The side effects can be quite miserable, at least at the outset. But they subside with time and disappear when the treatment ends. Patients report that the drugs commonly cause flulike symptoms. They can seriously disrupt sleep and create havoc with sexual response and personality.
 
People tend to become irritable, forgetful and seriously depressed, and they may lose considerable weight. Even when treatment seems to have eliminated the virus, it can sometimes rebound, requiring a second round of therapy.
 
While some experts recommend that everyone who has chronic hepatitis C infection be treated, others suggest that each patient, in consultation with physicians, carefully weigh the likelihood that the disease will progress and the benefits and risks of therapy, as well as its considerable cost.
 
In a recent article in The Journal of the American Medical Association, Dr.

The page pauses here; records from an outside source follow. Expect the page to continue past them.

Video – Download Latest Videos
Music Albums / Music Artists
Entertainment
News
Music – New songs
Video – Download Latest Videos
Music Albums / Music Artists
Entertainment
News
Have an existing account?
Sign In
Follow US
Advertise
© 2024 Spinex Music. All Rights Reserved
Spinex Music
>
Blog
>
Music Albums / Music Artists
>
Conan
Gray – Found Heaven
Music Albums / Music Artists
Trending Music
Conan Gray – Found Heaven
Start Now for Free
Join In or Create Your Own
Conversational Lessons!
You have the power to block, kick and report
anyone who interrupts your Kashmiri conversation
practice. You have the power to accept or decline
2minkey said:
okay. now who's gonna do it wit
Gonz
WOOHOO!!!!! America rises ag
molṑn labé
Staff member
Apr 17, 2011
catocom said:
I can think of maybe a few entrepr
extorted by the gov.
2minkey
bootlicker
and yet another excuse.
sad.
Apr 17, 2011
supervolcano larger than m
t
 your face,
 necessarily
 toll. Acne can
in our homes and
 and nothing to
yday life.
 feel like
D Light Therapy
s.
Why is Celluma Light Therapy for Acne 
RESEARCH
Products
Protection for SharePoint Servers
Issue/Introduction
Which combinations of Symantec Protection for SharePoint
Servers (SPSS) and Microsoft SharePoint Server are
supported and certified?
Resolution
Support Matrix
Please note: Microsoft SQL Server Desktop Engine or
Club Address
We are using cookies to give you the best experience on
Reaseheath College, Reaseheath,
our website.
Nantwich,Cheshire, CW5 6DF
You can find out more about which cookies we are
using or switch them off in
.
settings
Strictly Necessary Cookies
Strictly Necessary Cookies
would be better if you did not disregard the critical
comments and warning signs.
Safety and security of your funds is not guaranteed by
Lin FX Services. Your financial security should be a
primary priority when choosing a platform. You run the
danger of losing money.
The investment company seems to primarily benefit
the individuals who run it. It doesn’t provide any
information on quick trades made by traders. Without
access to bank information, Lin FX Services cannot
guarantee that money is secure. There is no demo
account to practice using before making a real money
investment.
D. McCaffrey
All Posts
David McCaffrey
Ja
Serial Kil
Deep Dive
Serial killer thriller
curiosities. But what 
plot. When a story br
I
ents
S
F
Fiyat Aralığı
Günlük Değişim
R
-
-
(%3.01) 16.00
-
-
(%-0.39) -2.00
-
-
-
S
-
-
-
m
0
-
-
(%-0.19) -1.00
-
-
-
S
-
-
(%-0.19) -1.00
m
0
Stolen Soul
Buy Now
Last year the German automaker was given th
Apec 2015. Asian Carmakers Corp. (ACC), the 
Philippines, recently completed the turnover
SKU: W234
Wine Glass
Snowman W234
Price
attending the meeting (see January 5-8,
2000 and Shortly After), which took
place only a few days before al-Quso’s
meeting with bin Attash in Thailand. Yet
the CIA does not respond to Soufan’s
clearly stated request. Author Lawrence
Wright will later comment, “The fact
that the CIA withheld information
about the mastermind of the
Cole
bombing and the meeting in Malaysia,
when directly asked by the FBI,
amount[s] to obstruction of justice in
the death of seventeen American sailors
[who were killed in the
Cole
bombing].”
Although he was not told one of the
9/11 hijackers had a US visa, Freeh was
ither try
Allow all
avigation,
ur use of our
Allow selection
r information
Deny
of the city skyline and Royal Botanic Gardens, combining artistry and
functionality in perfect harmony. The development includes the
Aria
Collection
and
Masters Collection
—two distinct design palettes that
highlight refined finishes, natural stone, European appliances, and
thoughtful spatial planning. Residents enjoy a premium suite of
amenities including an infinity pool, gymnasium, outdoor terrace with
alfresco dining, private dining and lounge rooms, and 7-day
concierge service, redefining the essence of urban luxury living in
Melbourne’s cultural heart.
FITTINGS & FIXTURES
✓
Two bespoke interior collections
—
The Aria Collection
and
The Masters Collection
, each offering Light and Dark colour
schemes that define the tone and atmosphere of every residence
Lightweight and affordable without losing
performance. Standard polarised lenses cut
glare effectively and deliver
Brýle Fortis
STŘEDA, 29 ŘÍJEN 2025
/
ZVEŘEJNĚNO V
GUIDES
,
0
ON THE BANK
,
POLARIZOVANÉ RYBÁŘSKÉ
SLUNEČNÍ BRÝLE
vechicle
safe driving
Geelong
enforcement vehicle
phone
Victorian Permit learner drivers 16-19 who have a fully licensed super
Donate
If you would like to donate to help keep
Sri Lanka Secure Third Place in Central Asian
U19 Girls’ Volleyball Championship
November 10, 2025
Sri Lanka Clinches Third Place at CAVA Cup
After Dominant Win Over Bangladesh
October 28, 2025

Joshua A. Salomon and colleagues at the Harvard Center for Population and Development Studies noted that "30 percent to 70 percent of infected individuals may never progress to cirrhosis before dying from other causes."
 
The authors further pointed out that progression of the infection was highly variable and unpredictable. The probability of developing cirrhosis over 30 years ranges from 13 to 46 percent for men and 1 to 29 percent for women, they stated. Also, the progression of the infection to serious liver disease is less common among patients who are infected when they are young. They seem better able to fend off the virus or keep it under wraps.
 
With or without treatment, people infected with the virus should take steps to protect their livers from further damage. The steps include avoiding alcohol, getting vaccinated for hepatitis A and consulting physicians before taking any new medicines, including over-the-counter and herbal remedies.